Aujourd’hui, il est l’auteur, entre autres, de 12 romans dont 3 ont été traduits en anglais. Duel à Beyrouth est le premier traduit en français. Et, tout comme il l’a fait durant notre rencontre, Mishka Ben-David casse les codes et les démystifie. Avec ce premier livre, il montre que l’espionnage n’est pas celui que l’on fantasme à travers James Bond ou Ethan Hunt. Comme il me l’a dit, être espion ce n’est pas être le plus fort. Ce n’est pas être le plus courageux ni le plus rapide à tirer. C’est apprendre à être patient et précis. « Brave, but conscious ». Savoir approcher une cible, savoir quand elle est hostile, et pouvoir faire son rapport le plus précisément possible pour que d’autres prennent le relais si nécessaire. Savoir manipuler sans pour autant se laisser manipuler. Mais sans patience, impossible de seulement envisager de faire partie de l’organisation.
Et c’est ce qui transparaît dans le livre. Toute cette patience et cette attention particulière au moindre détail. Paradoxalement, il avoue que Duel à Beyrouth est le livre dans lequel il a mis le moins de lui-même, car il s’est inspiré de faits réels.
Finissons sur une bonne nouvelle pour toutes les personnes atteintes du TOC de la saga, aucune suite n’est à prévoir, pour aucun des romans. Son œuvre ne contiendra que du one-shot.
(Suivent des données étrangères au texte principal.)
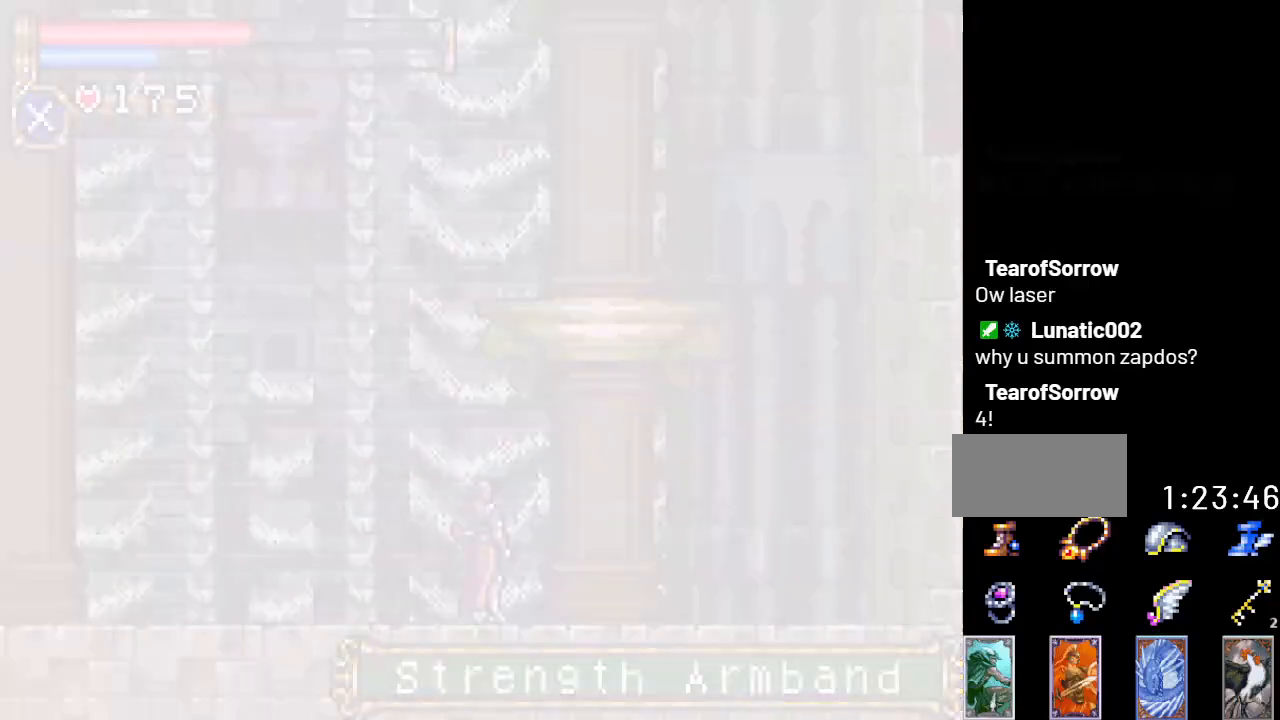
{"buttons": [], "events": []}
Au-delà de l’opportunité (pour laquelle je remercie encore Yannick Dehée et Julie Roche, mes interlocuteurs des éditions Nouveau-monde), cette rencontre aura autant fait grandir ma passion pour le milieu littéraire que mon envie de continuer à organiser ce type de rencontre. Inconnu de mon monde il y a encore un mois, je quitte ce café en me disant que Mishka Ben-David est à l’image des personnages de son roman, que l’on peut décrire grâce au plus simple, au plus général, mais pourtant au plus parlant des qualificatifs. Tout simplement humain.
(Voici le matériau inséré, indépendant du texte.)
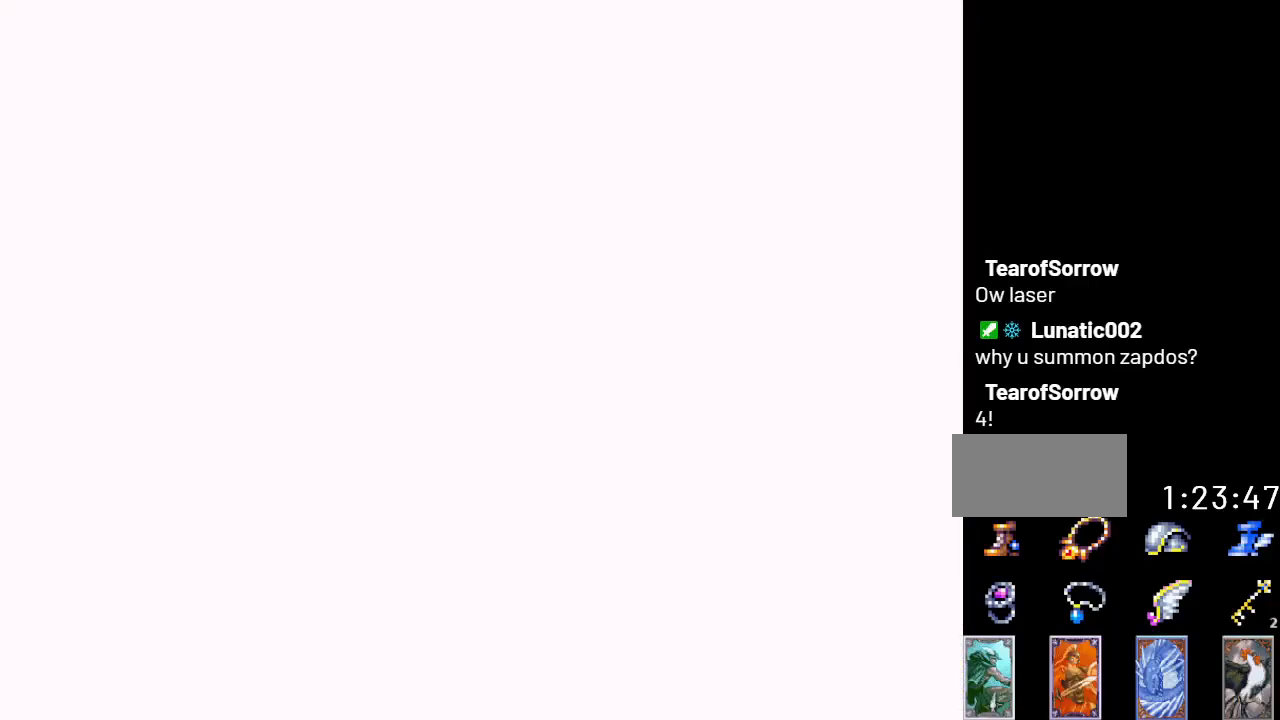
{"buttons": [], "events": []}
Quand j’ai fait mes recherches sur vous, j’ai appris que vous aviez sauvé un dirigeant du Hamas que vous aviez pourtant réussi à empoisonner. Je trouve ça fascinant et incroyable, parce que je me suis demandé combien de personnes auraient fait ça ?
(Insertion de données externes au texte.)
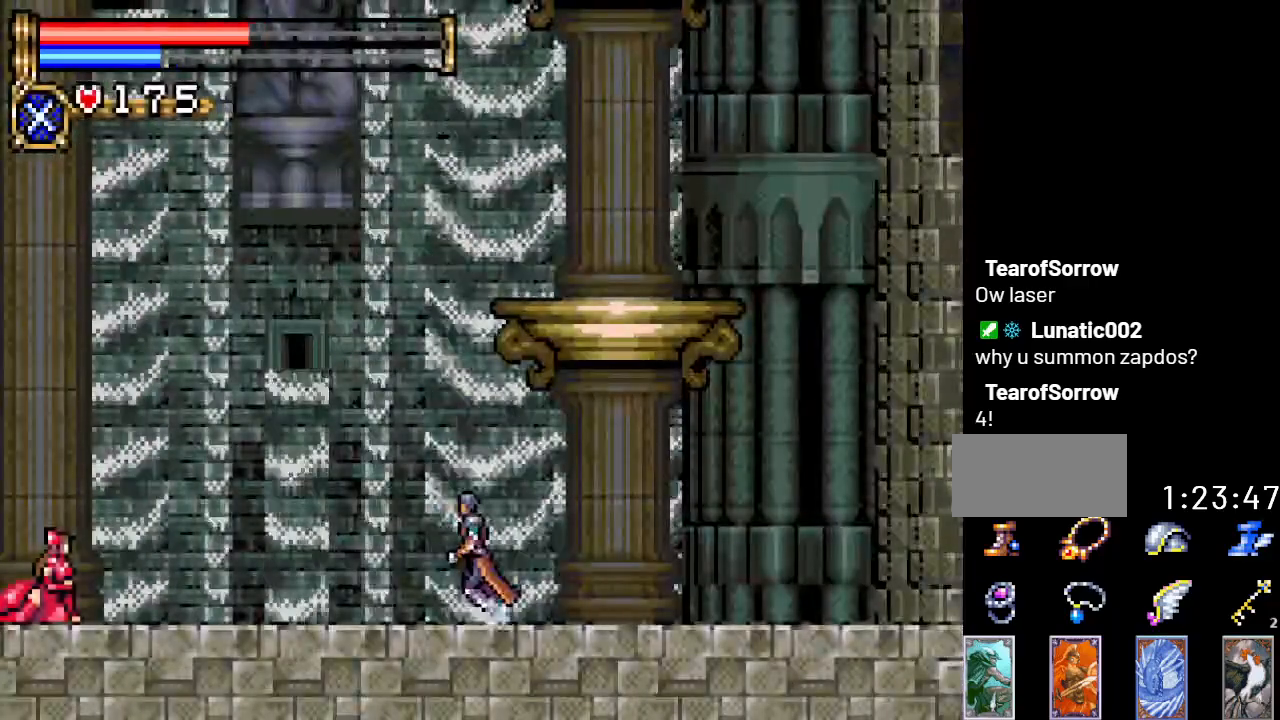
{"buttons": [], "events": []}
«Absolument tout le monde. Dans la vraie vie, des agents comme James Bond n’existent pas. Vous n’êtes pas tout seul. Ce qu’il s’est passé, c’est qu’on a tenté d’assassiner Khaled Mechaal par empoisonnement, ce qui aurait laissé le temps à l’unité de quitter les lieux. Sauf que durant cette opération, deux agents du Mossad ont été capturés. On aurait pu laisser faire et se dire que, tant pis, il était déjà presque mort. Mais vous n’avez jamais toutes les informations ni tous les tenants et aboutissants d’une situation. C’est l’intérêt d’avoir une équipe. Entre temps, la Jordanie a menacé Israël de représailles, en plus de menacer d’exécuter les deux agents. Donc, quand j’ai reçu un coup de téléphone me disant que je devais amener l’antidote à deux agents jordaniens, je l’ai fait. Et personne n’aurait fait différemment parce que c’était la seule bonne chose à faire »
Signé Franck alias @le_lecteur_suricate pour le QuartierNoir.